For more details, the working paper is on SocArXiv, as well as a complete set of replication materials.
A note on local measures of segregation
Because this came up in the discussion afterwards, here are some remarks on measures of local segregation. The M index (called divergence index in the Berkeley report) can be written as a weighted average of local segregation scores \(L_u\), where \(L_u\) measures the segregation of neighborhood \(u\):
\[L_u = \sum_{g=1}^{G}p_{g|u}\log\frac{p_{g|u}}{p_{\cdot g}}\]
(\(p_{g|u}\) is the proportion of racial group \(g\) in neighborhood \(u\), and \(p_{\cdot g}\) is the overall proportion of racial group \(g\) in the metropolitan area). This measure is the Kullback-Leibler divergence. Once we weight by the size of the neighborhood, we obtain the M index (mutual information):
\[M=\sum_{u=1}^{U}p_{u\cdot}L_{u}\]
The scores \(L_u\) are really useful, but the question is whether they should be used to compare/rank neighborhoods across metros/across time? The issue is unproblematic if we just look at one metro area at one point in time, e.g., to learn which neighborhoods are especially segregated. But what if we want to compare over time/across metros? Then it gets tricky, because local segregation scores are also influenced by the diversity of the metro area. The minimum value of local segregation is zero, but the maximum value is (see if you can guess it) the negative of the logarithm of the proportion of the metro area’s smallest racial group (see here for a proof). If you compare across metropolitan areas, then the range of the local scores will differ if the size of the smallest racial group differs. This makes comparisons really tricky, and I wouldn’t therefore be willing to classify neighborhoods across metro areas as “high” or “low” segregation.
If you want to compare over time, again the decomposition method can be used to adjust for changes in diversity. This map of changes in racial segregation in Brooklyn does this, and shows where segregation increased (red) and declined (blue) in Brooklyn between 2000 and 2010 using diversity-adjusted local segregation scores (source of map).
A final point on the H index: The only difference between M and H is the division by the racial entropy.
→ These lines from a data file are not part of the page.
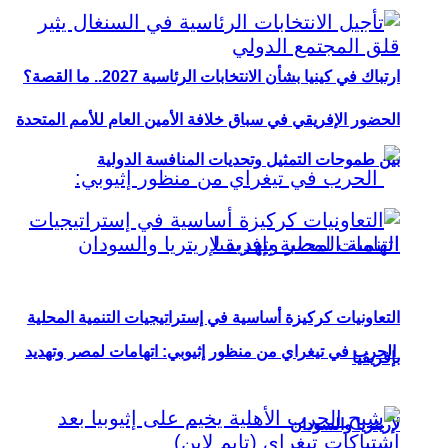
ارتباك في كينيا بشأن الانتخابات الرئاسية 2027.. ما القصة؟
الحضور الإفريقي في سباق خلافة الأمين العام للأمم المتحدة
بين طموحات التمثيل وتحديات المنافسة الدولية
التعاونيات كركيزة أساسية في إستراتيجيات التنمية المحلية
الحرب في تيغراي من منظور إثيوبي: اتهامات لمصر وتهديد
بإفريقيا
لإريتريا والسودان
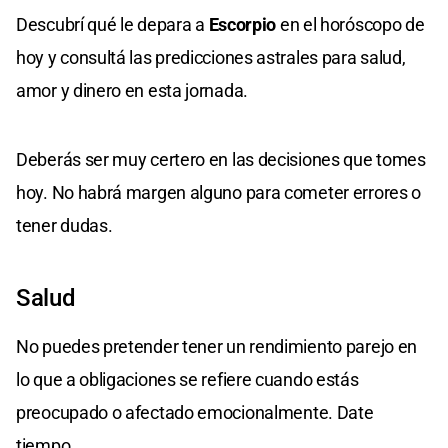
Descubrí qué le depara a
Escorpio
en el horóscopo de
hoy y consultá las predicciones astrales para salud,
amor y dinero en esta jornada.
Deberás ser muy certero en las decisiones que tomes
hoy. No habrá margen alguno para cometer errores o
tener dudas.
Salud
No puedes pretender tener un rendimiento parejo en
lo que a obligaciones se refiere cuando estás
preocupado o afectado emocionalmente. Date
tiempo.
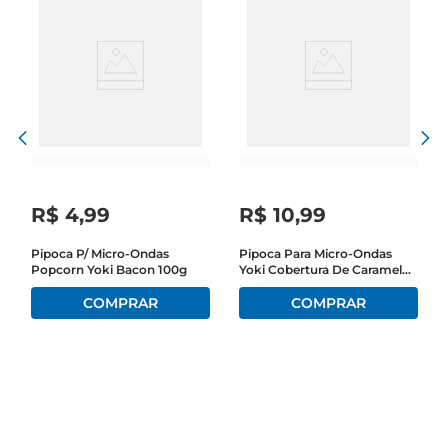
R$
4
,
99
R$
10
,
99
Pipoca P/ Micro-Ondas
Pipoca Para Micro-Ondas
Popcorn Yoki Bacon 100g
Yoki Cobertura De Caramelo
160g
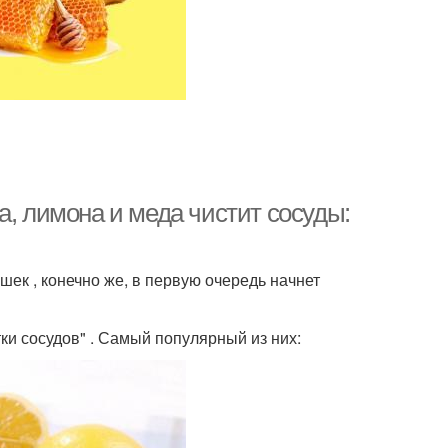
а, лимона и меда чистит сосуды:
ек , конечно же, в первую очередь начнет
ки сосудов" . Самый популярный из них:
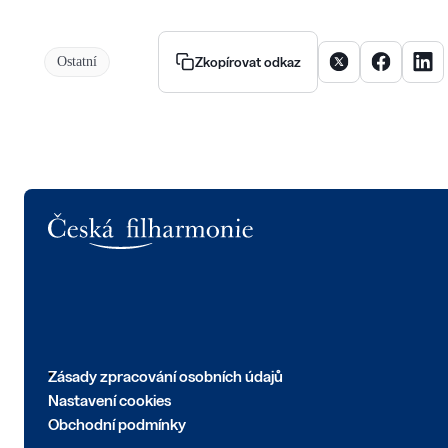
Sdílet článek na X
Sdílet člán
Sdíle
Ostatní
Zkopírovat odkaz
Logo
Zásady zpracování osobních údajů
Nastavení cookies
Obchodní podmínky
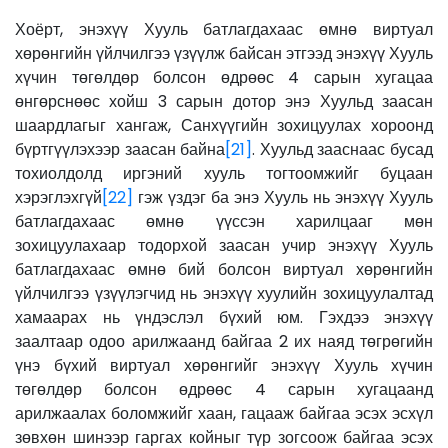
Хоёрт, энэхүү Хууль батлагдахаас өмнө виртуал
хөрөнгийн үйлчилгээ үзүүлж байсан этгээд энэхүү Хууль
хүчин төгөлдөр болсон өдрөөс 4 сарын хугацаа
өнгөрснөөс хойш 3 сарын дотор энэ Хуульд заасан
шаардлагыг хангаж, Санхүүгийн зохицуулах хороонд
бүртгүүлэхээр заасан байна
[21]
. Хуульд зааснаас бусад
тохиолдолд иргэний хууль тогтоомжийг буцаан
хэрэглэхгүй
[22]
гэж үздэг ба энэ Хууль нь энэхүү Хууль
батлагдахаас өмнө үүссэн харилцааг мөн
зохицуулахаар тодорхой заасан учир энэхүү Хууль
батлагдахаас өмнө бий болсон виртуал хөрөнгийн
үйлчилгээ үзүүлэгчид нь энэхүү хуулийн зохицуулалтад
хамаарах нь үндэслэл бүхий юм. Гэхдээ энэхүү
заалтаар одоо арилжаанд байгаа 2 их наяд төгрөгийн
үнэ бүхий виртуал хөрөнгийг энэхүү Хууль хүчин
төгөлдөр болсон өдрөөс 4 сарын хугацаанд
арилжаалах боломжийг хаан, гацааж байгаа эсэх эсхүл
зөвхөн шинээр гаргах койныг түр зогсоож байгаа эсэх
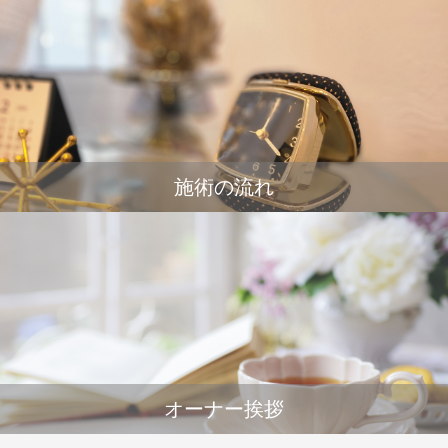
施術の流れ
オーナー挨拶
So we can also define local scores for the H index: These are not normalized, but they work as a decomposition, i.e.
\[L_{u}^{(H)} = \frac{L_{u}}{E(\mathbf{p}_{\cdot g})}\]
and
\[ H = \sum_{u=1}^{U}p_{u\cdot}L_{u}^{(H)} = \frac{M}{E(\mathbf{p}_{\cdot g})}, \]
where \(E(\mathbf{p}_{\cdot g})\) is the racial group entropy of the metropolitan area.
The scores \(L_{u}^{(H)}\) are again useful to understand where in a metropolitan area segregation is lowest or highest, but they are equally problematic when used to compare across metro areas or across time.